Bu söylem, algoritmik yapıların yapay zekaya belirli bir kontekstte nasıl bir tepki vereceğini seçenekler arasında sunmasından kaynaklanarak ortaya çıkıyor. Bunu bir ileri versiyonu; yapay zekanın ses tonunuzdan sizin iyi veya kötü olduğunuzu hissetmesi veya siz ona iğreti edici bir ses tonuyla konuştuğunuzda, onun da buna karşılık olarak üzgün ve mahçup bir ses tonunda konuşması olur.
Bu durum, sözel ve sese dayalı bir çeşit kodlama tekniği ile ortaya çıkabilir. Bu sürecin bir ileri adımı da, sizin davranışlarınıza göre duygusal ve melankolik bir tutum sergilemesi ve kelimelerini buna binaen seçmesi olur. Düşünün: hem sözel melankoli, hem ses tonu, sizin vermiş olduğunuz geri bildirimin bir sonucu olarak ortaya çıkıyor.
Bir sonraki aşama (bu arada aşamaları teknolojik basamaklar olarak değerlendirmeniz gerekiyor): şuanda halihazırda kullanılan yapay zeka modelinin metalik bedenli bir robotta bağımsız bir şekilde var olması.
Konunun nereye gittiğini görebiliyor musunuz? Yavaş yavaş bir robotun duygusal bir yapıyı nasıl elde edebileceğine varıyoruz.
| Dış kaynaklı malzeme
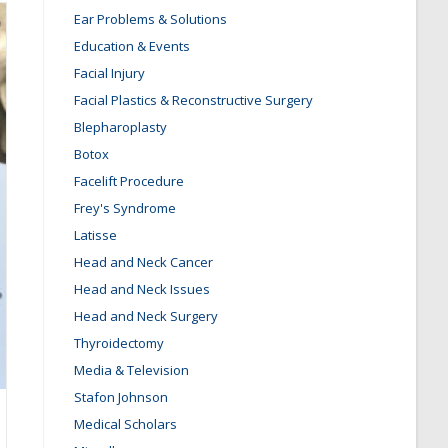
Ear Problems & Solutions
Education & Events
Facial Injury
Facial Plastics & Reconstructive Surgery
Blepharoplasty
Botox
Facelift Procedure
Frey's Syndrome
Latisse
Head and Neck Cancer
Head and Neck Issues
Head and Neck Surgery
Thyroidectomy
Media & Television
Stafon Johnson
Medical Scholars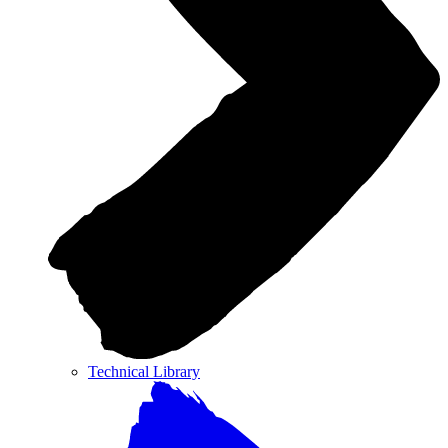
Technical Library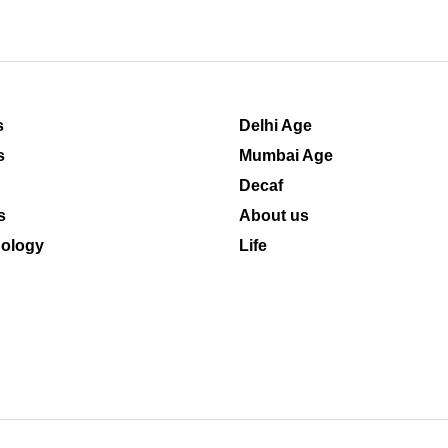
s
Delhi Age
s
Mumbai Age
Decaf
s
About us
ology
Life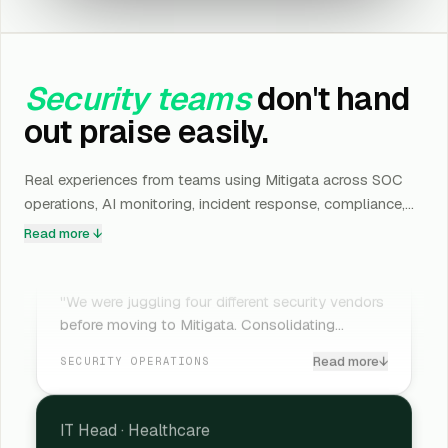
Security teams
don't hand
out praise easily.
Real experiences from teams using Mitigata across SOC
operations, AI monitoring, incident response, compliance,
and cyber resilience.
Read more ↓
CIO
·
Banking
"We were juggling four different security vendors
before moving to Mitigata. Consolidating
everything under one team reduced operational
Read more
↓
SECURITY OPERATIONS
noise almost immediately. What genuinely
surprised us was how much faster incident
detection became once everything was finally
IT Head
·
Healthcare
connected properly."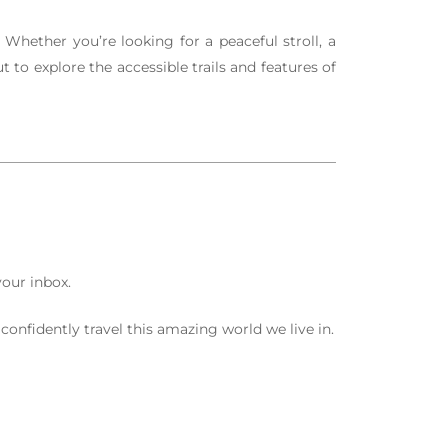
Whether you’re looking for a peaceful stroll, a
 to explore the accessible trails and features of
your inbox.
confidently travel this amazing world we live in.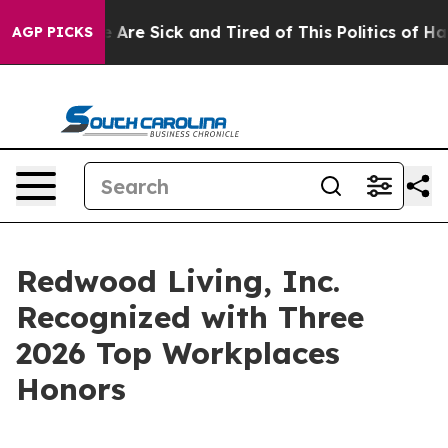
 “People Are Sick and Tired of This Politics of Hatred
AGP PICKS
Redwood Living, Inc.
Recognized with Three
2026 Top Workplaces
Honors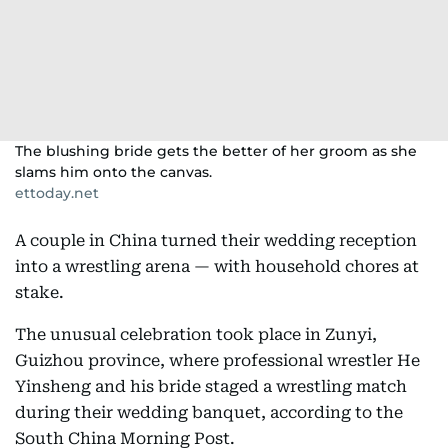
The blushing bride gets the better of her groom as she
slams him onto the canvas.
ettoday.net
A couple in China turned their wedding reception
into a wrestling arena — with household chores at
stake.
The unusual celebration took place in Zunyi,
Guizhou province, where professional wrestler He
Yinsheng and his bride staged a wrestling match
during their wedding banquet, according to the
South China Morning Post.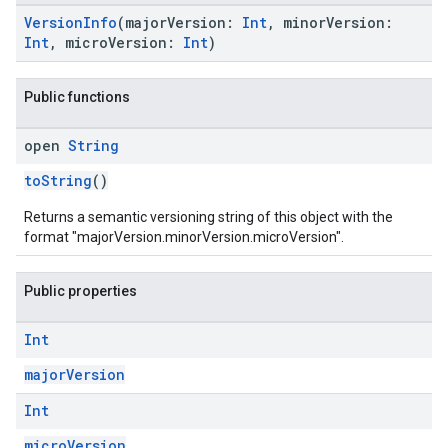
VersionInfo
(majorVersion:
Int
, minorVersion:
Int
, microVersion:
Int
)
Public functions
open
String
toString
()
Returns a semantic versioning string of this object with the
format "majorVersion.minorVersion.microVersion".
Public properties
Int
majorVersion
Int
microVersion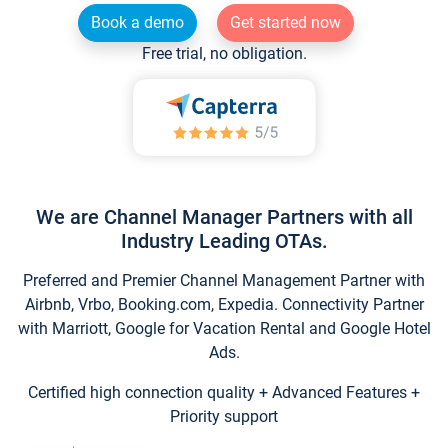
Book a demo
Get started now
Free trial, no obligation.
We are Channel Manager Partners with all
Industry Leading OTAs.
Preferred and Premier Channel Management Partner with
Airbnb, Vrbo, Booking.com, Expedia. Connectivity Partner
with Marriott, Google for Vacation Rental and Google Hotel
Ads.
Certified high connection quality + Advanced Features +
Priority support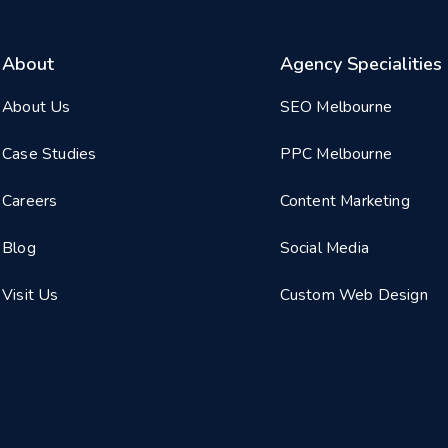
About
Agency Specialities
About Us
SEO Melbourne
Case Studies
PPC Melbourne
Careers
Content Marketing
Blog
Social Media
Visit Us
Custom Web Design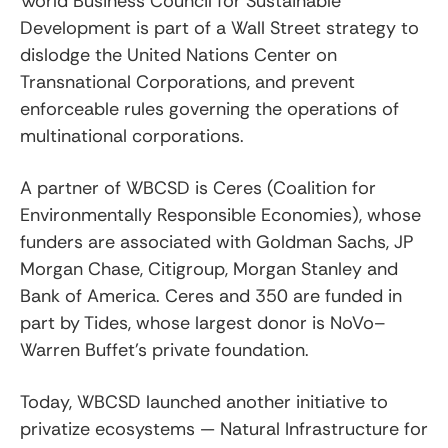
World Business Council for Sustainable
Development is part of a Wall Street strategy to
dislodge the United Nations Center on
Transnational Corporations, and prevent
enforceable rules governing the operations of
multinational corporations.
A partner of WBCSD is Ceres (Coalition for
Environmentally Responsible Economies), whose
funders are associated with Goldman Sachs, JP
Morgan Chase, Citigroup, Morgan Stanley and
Bank of America. Ceres and 350 are funded in
part by Tides, whose largest donor is NoVo–
Warren Buffet’s private foundation.
Today, WBCSD launched another initiative to
privatize ecosystems — Natural Infrastructure for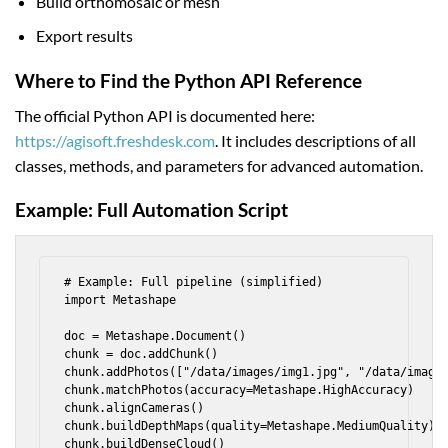
Build orthomosaic or mesh
Export results
Where to Find the Python API Reference
The official Python API is documented here:
https://agisoft.freshdesk.com
. It includes descriptions of all
classes, methods, and parameters for advanced automation.
Example: Full Automation Script
# Example: Full pipeline (simplified)

import Metashape

doc = Metashape.Document()

chunk = doc.addChunk()

chunk.addPhotos(["/data/images/img1.jpg", "/data/images
chunk.matchPhotos(accuracy=Metashape.HighAccuracy)

chunk.alignCameras()

chunk.buildDepthMaps(quality=Metashape.MediumQuality)

chunk.buildDenseCloud()
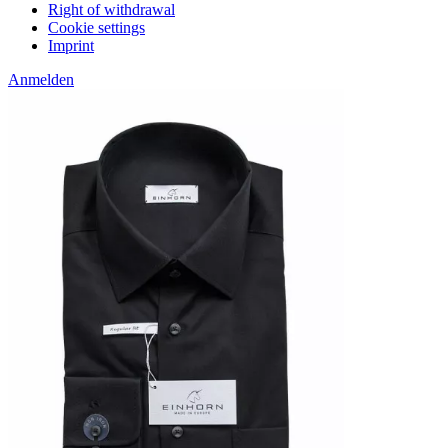
Right of withdrawal
Cookie settings
Imprint
Anmelden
Beynin insan beynine benzer bir şekilde tasarlanıp tüm beyin nöronları birebir kopyalanıp metalik bir beyinde işlevlerini büyük ölçüde kusursuz bir şekilde yapmasını sağlayabilirsek, bizimle aynı duyguları birebir hissedebileceği kanaatindeyim.
Bu arada: bu durumun olamayacağını düşünen insanların bir çoğu, insan duygularını hisseden mekanizmanın "ruh" olarak tabir edilen bir çeşit hayalet olduğuna inanıyorlar. Onlar için kötü bir haberim var: vücutta böyle bir hayalet yok. Ayrıca, bu tür bir hayalet söylemi de batıl inançlardan ve antik Çin dinlerinden başka hiçbir dinde de yok. Yani bir robotun hislere sahip olabilmesi için yaratıcının robota ruhunu üfürmesine gerek yok - ve ayrıca hayvanların da bizimle aynı hisleri yaşadığını biliyoruz, yani bir kedinin ayağının kırıldığı zaman hissettiği ile bir insanın ayağının kırılması arasında hissiyat olarak bir fark yok -.
İnsanlar ve robotlar arasında %100 aynı şekilde olmayabileceği gibi, robotlar insanlardan daha fazla hisse sahip de olabilir, daha empatik de davranabilir bu hislerden dolayı. Daha egoist olabilir yada daha az egoist davranabilir. "Ama bu hisleri kazanamaz" şeklindeki bir görüşle ilgisi yok tabii bu cümlemin. Duyguların robotlar üzerindeki etkilerinin farklı olması veya robotların gerçek duygulara sahip olmasının da robotların kendi farkındalığına sahip olup olmaması ilgisi yoktur. Bir filin bir fareyle karşılaşması sonucu korkudan nasıl koştuğunu düşünürseniz - fil de kendi farkında değil- tam olarak ne demek istediğim anlaşılmış olur. Bir robotun öz farkındalığı olabileceğini de savunuyorum ama şuan bu konuya girmeye gerek yok.